True, people in Russia live somewhat better relative to the 1990s after the breakup of the Soviet Union. But this modest improvement is abominable when considering the lost opportunity, the degree of the living standard that normal Russians, not yesterday’s communist and chekist elite, could have had by now. The Kremlin is more interested in keeping the masses just satisfied enough to stay silent and obedient, allowing Putin’s clique their astronomical self-enrichment. Today this complacent clique is severing Russia’s ties with its formerly friendly neighbors and wrecking relations with the Euro Area, which, according to the World Bank, is Russia’s most important economic partner.

The cost of Putin’s conquest of Crimea is significant, but here are some of the benefits the Russian premier may be weighing. The situation in Crimea will divert the attention of the Russian people from domestic problems and dark economic prospects back at home. In Russia, it will occupy headlines for a couple of years. For some Russians Mr. Putin will appear as a national hero. A major avenue or square in Crimea will be named in Putin’s honor to celebrate Crimea’s reunification with its historic motherland. The unfolding crisis will serve as a military reality show to engross Putin’s electorate. Unfortunately, for those living in Crimea it will be a horror movie, a catastrophic reality.

The Kremlin can expand the rubble zone and add 1 million people to its population. Crimea’s gas and other raw materials and mineral resources will go to Russian companies. The Crimean population can become a source of cheap labor force to build dachas around Moscow, while new Russians will purchase the rest of the seashore in Crimea to build their fourth and fifth villas.

Putin will probably try to offer incentives for the Crimean population to resettle to the Russia’s Far East to counteract the demographic and economic influence from China there.
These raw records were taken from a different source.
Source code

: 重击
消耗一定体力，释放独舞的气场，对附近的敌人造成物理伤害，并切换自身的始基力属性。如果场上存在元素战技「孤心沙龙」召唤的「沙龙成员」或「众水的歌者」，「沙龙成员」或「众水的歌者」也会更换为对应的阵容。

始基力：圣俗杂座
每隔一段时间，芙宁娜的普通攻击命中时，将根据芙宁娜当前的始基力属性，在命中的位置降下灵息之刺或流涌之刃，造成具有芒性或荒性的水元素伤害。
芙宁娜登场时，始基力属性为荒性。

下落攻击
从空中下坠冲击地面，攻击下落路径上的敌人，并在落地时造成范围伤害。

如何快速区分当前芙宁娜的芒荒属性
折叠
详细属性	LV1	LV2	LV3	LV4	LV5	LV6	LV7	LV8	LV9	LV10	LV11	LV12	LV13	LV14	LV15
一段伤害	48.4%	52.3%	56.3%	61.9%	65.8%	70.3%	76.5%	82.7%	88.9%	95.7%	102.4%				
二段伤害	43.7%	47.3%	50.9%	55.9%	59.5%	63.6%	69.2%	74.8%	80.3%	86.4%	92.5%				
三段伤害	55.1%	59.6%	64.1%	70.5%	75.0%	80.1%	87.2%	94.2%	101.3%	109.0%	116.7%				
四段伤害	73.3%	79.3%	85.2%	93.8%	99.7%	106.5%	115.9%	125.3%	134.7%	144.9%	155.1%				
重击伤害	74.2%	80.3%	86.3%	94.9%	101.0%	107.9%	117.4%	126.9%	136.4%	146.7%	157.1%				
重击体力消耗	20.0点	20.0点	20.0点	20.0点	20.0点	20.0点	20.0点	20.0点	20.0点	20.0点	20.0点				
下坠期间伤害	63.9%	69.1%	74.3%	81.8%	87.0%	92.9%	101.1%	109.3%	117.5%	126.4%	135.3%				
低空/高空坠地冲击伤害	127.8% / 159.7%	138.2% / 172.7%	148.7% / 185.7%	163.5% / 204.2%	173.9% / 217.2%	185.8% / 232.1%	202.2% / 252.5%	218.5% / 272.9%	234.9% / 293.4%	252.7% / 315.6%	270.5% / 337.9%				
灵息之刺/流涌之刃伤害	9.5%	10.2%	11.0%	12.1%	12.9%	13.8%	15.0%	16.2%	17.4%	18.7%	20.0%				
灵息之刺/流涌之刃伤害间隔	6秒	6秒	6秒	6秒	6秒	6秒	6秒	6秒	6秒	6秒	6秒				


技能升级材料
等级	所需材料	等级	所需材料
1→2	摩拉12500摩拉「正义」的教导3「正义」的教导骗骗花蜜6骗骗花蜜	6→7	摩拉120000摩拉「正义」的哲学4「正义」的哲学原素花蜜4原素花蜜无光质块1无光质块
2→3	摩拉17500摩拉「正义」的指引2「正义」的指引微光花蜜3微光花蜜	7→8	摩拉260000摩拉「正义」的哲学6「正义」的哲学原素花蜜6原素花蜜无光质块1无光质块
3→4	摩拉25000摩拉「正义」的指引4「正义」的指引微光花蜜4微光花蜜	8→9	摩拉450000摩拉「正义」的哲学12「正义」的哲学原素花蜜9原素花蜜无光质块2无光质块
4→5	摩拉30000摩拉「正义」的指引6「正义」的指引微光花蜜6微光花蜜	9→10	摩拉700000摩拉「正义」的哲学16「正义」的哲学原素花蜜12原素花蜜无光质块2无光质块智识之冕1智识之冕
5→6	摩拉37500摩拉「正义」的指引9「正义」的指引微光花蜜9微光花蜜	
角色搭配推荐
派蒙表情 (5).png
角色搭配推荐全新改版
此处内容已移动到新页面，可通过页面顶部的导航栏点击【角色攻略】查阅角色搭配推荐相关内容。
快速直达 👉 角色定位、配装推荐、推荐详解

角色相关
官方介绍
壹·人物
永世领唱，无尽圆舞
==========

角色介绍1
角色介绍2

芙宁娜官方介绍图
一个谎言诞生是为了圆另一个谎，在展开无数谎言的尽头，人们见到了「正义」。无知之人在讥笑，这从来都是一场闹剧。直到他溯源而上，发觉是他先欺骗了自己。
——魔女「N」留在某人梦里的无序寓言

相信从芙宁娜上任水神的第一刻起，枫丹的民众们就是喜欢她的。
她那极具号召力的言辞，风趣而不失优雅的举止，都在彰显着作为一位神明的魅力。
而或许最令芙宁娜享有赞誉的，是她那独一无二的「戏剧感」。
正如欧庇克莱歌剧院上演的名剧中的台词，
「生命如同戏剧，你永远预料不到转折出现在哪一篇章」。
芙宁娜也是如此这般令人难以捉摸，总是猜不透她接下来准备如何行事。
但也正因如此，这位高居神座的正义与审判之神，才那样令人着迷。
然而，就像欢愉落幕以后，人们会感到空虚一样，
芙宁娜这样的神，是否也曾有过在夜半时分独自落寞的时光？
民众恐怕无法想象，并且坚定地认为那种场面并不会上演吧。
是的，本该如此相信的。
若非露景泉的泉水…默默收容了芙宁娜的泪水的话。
Russia might be able to build up forces and even set-up missile defense systems in its satellite regions to counterbalance the U.S. missile defense plans. Russia has already become uncontrollably dangerous. Since December 2007 it has suspended the CFE Treaty, disallowing data exchanges and inspections. Does the world really know the extent of Russian weaponry?

After Putin’s Crimean anschluss, he can continue to exert destabilizing pressure on Ukraine through the pro-Russian groups located here, as well as the Ukrainian Communists in order to impose federalization and neutrality on Ukraine. If this project succeeds then Ukraine’s integration as a whole into Western institutions will be impossible.

Russia, a multiethnic and multiconfessional state, has put Russian ethnic nationalism at the core of its foreign policy, which leaves many states vulnerable to the same interventionist arguments that we are now seeing at play in Ukraine. The secession of Crimea from Ukraine that is being orchestrated by Russia and its ‘unidentified armed men’ is a direct analogy to the Hitler’s annexation of Austria in 1938, which also involved a referendum. It is ironic that just like Hitler in 1936, Mr. Putin embarked upon the annexation of another state after hosting the 2014 Olympic Games. Hopefully Putin will remember that ‘”the important thing is not to win, but to take part.”

With international support, Ukraine, long-considered by some analysts as a centerpiece to completing modern-day Russian empire, could become a key to the unravelling of Putin’s regime. At the very least, Russian meddling could lead to an irreversible disillusionment with Putin’s foreign policy goals.